It was a modestly sized quest, much smaller than its predecessor, CORE. But its players knew each other, bargained with each other like lord of the flies, for the QM was mostly hands off preferring to use mechanics and the lack of write-ins to herd us around.
One day, we were voting on skill assignments after a crucial levelup, one whose unique circumstances gave us far, far more skill points and perk points to assign than normal. The course of much of the rest of the quest, years in the making and years yet to play out, would be determined here:
But there was a problem. Two schools of thought had emerged, one which allocated points on priorities directly, and another which arranged skill points and even a perk buy that
resulted in extra skill points in a particular way to immediately unlock a much sought after Advanced Class Skill.
This was fine enough in and of itself, and that second school of thought was clearly victorious... but the plan creator (yours truly) had made an error, and had chosen the worse of two perks to purchase for this purpose. Most votes had already been cast, and plan editing was verboten by local thread culture - dare we attempt to switch to a new plan, even as it would cede ground to the opposing school of thought that was otherwise losing?

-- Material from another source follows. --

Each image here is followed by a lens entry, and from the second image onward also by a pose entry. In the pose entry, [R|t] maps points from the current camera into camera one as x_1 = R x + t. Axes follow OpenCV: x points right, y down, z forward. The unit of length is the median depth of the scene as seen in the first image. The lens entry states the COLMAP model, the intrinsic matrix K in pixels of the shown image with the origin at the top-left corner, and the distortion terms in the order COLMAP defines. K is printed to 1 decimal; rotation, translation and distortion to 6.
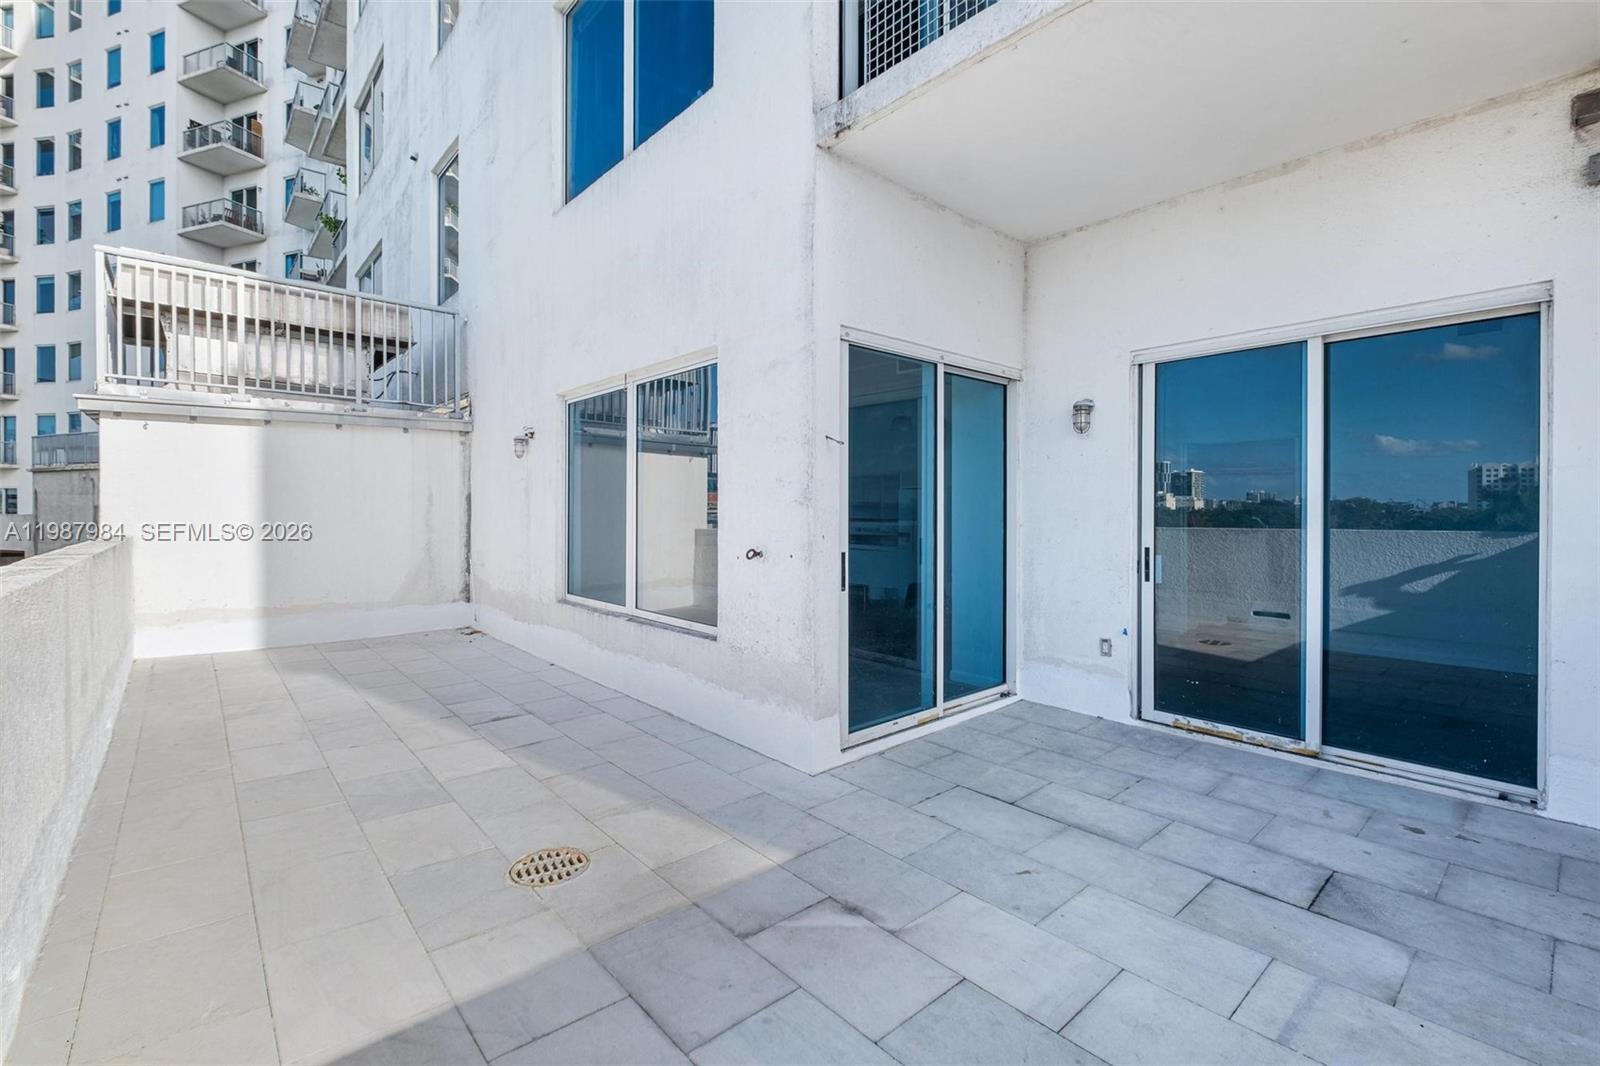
lens RADIAL K [[697.1, 0, 803.7], [0, 697.1, 515.8], [0, 0, 1]] dist [0.002244, -0.004199]
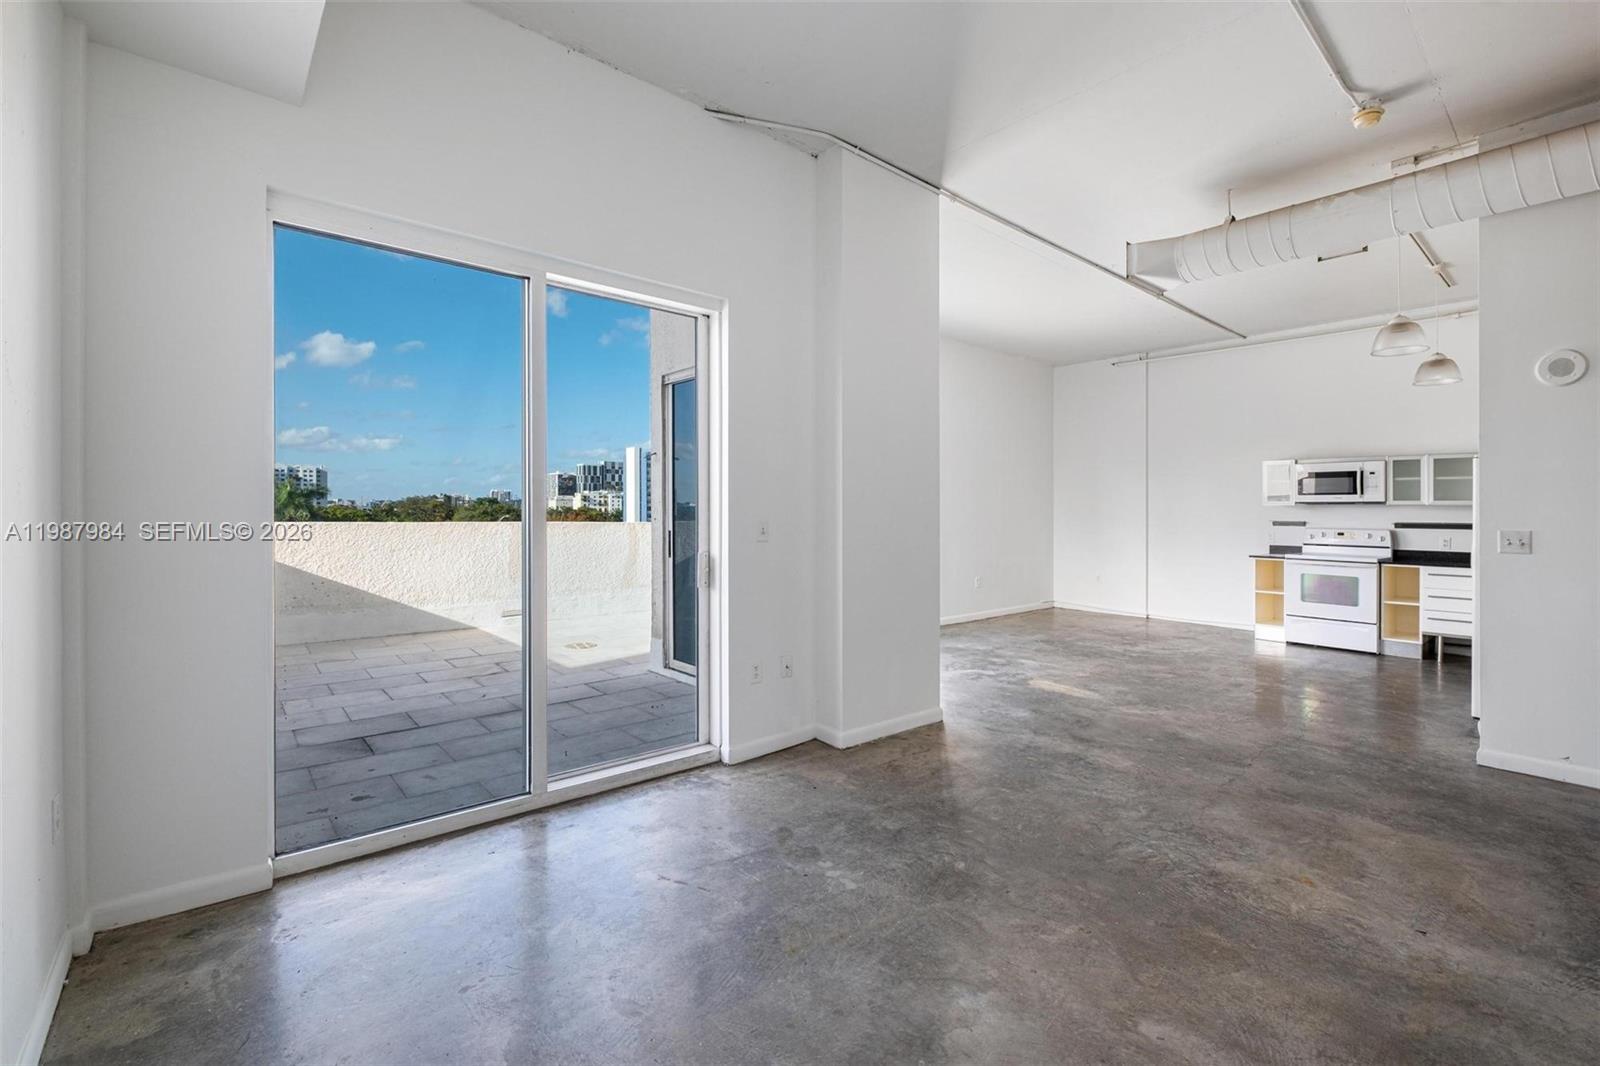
lens RADIAL K [[697.1, 0, 824.6], [0, 697.1, 500.8], [0, 0, 1]] dist [0.002244, -0.004199]
pose [[0.000632, -0.017510, -0.999846, 1.467722], [-0.017561, 0.999692, -0.017518, 0.011077], [0.999846, 0.017569, 0.000325, 1.283128]]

"No," I said. "I have discovered a third way, and built it in a cave from a pile of scrap."
By using the Proxy Voting feature, whereby a user can vote for another user's name and be dynamically counted as voting for the same thing as the named user, players interested in switching to the new plan could instead vote [✖]

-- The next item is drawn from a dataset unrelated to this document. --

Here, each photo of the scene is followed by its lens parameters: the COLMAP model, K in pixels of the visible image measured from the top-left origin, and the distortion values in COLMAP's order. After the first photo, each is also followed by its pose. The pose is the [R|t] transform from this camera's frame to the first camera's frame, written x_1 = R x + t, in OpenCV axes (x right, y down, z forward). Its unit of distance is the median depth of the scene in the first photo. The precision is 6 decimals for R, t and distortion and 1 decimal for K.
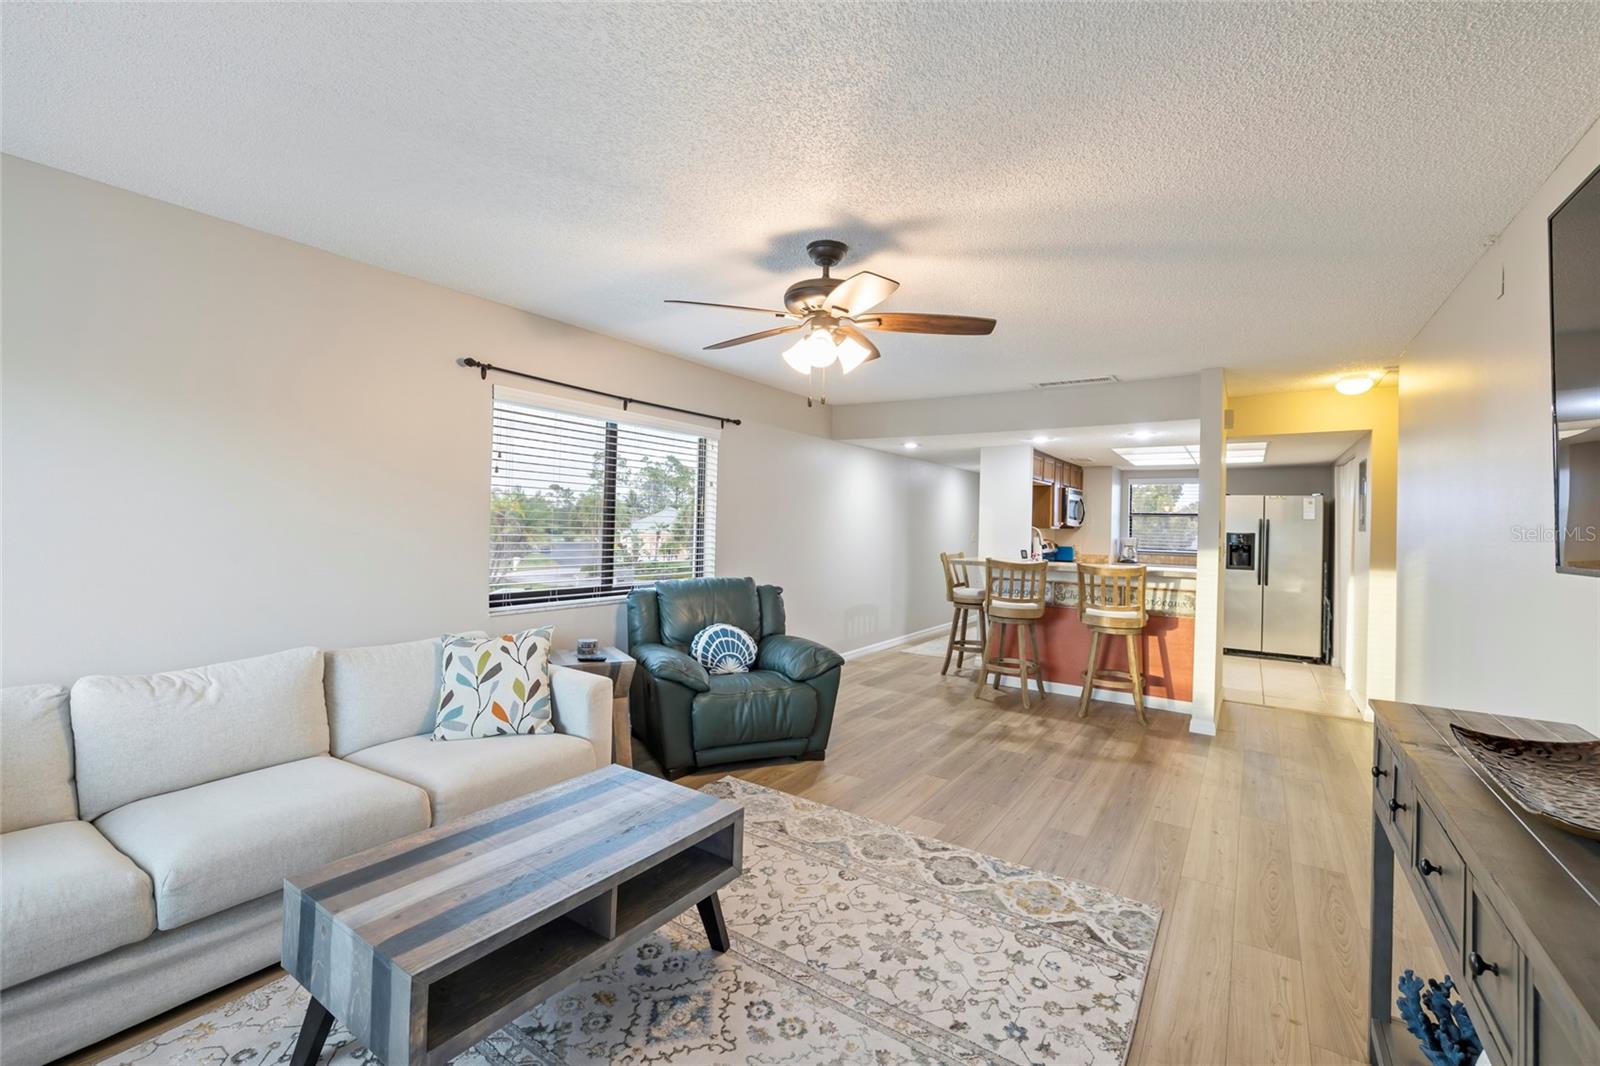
lens RADIAL K [[686.2, 0, 787.7], [0, 686.2, 519.2], [0, 0, 1]] dist [-0.001007, -0.000006]
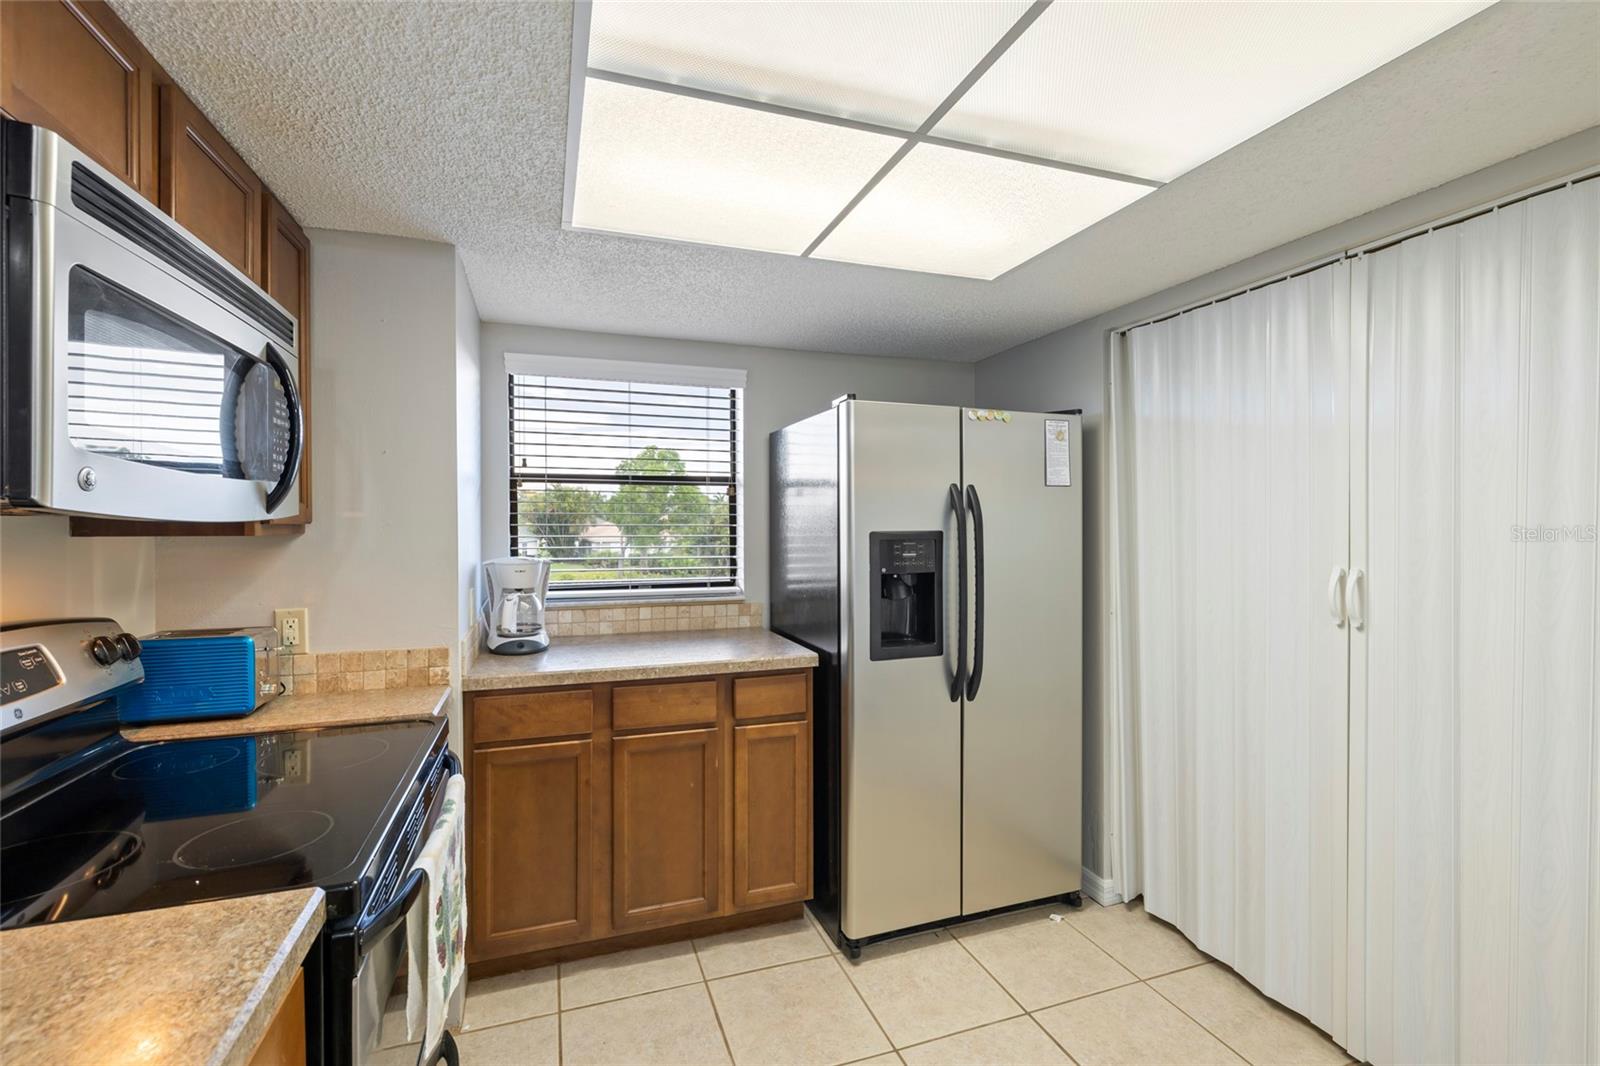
lens RADIAL K [[675.6, 0, 787.6], [0, 675.6, 528.0], [0, 0, 1]] dist [-0.002759, 0.000218]
pose [[0.599035, -0.026976, 0.800268, 0.866898], [0.008015, 0.999584, 0.027694, 0.021106], [-0.800683, -0.010176, 0.599002, 1.880462]]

Prime 2.0, and be counted as voting for the same, old, and currently winning version of the plan... right up until I changed my vote to the new version of the plan, when they would retroactively be voting for that alongside me.
I knife fought for this, explaining and re-explaining the concept page after page: By running nettally with proxy voting disabled, I could compare the number of votes
for me plus the number of votes for the new plan variant against the number of votes for the opposing school's plan - once we reached a tipping point, I would switch my vote to the new plan, seamlessly changing the winning vote without ever allowing its main competitor to take the lead.

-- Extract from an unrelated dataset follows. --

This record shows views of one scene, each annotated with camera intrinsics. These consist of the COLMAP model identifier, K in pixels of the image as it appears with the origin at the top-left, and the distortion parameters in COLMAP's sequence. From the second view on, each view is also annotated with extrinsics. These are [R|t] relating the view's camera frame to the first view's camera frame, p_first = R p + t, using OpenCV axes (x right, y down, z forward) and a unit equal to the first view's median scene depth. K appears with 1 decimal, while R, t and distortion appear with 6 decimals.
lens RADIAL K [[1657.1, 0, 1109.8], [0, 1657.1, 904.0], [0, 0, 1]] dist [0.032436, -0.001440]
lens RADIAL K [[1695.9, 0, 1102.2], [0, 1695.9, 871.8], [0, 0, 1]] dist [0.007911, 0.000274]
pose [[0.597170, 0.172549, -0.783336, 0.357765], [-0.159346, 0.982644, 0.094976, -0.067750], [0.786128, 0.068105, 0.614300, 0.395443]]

And when the opposing vote briefly rallied from what looked like a close race, I was able to flip right back, and bury them in a double digit lead again until more people switched over to voting for me so I could switch to the new plan once more.
I called it ironmanning. Supporters called it genius. Detractors called it cheating, or unfair, or somehow secret, or on one future occasion "
masturbatory".
But the QM called it a-ok, and I would go on to use ironmanning in future votes, and other quests, for some time - all the way up until approval voting became not just tallier supported, but QM understood and approved.
So speaking as a veteran of those before times who had outsized power in quests because I understood the tactics of pre-approval voting better than almost anyone else, I think it says something that I much prefer the forms of tactical voting that happen when approval voting is allowed than when it isn't.
Things are less convoluted now by far.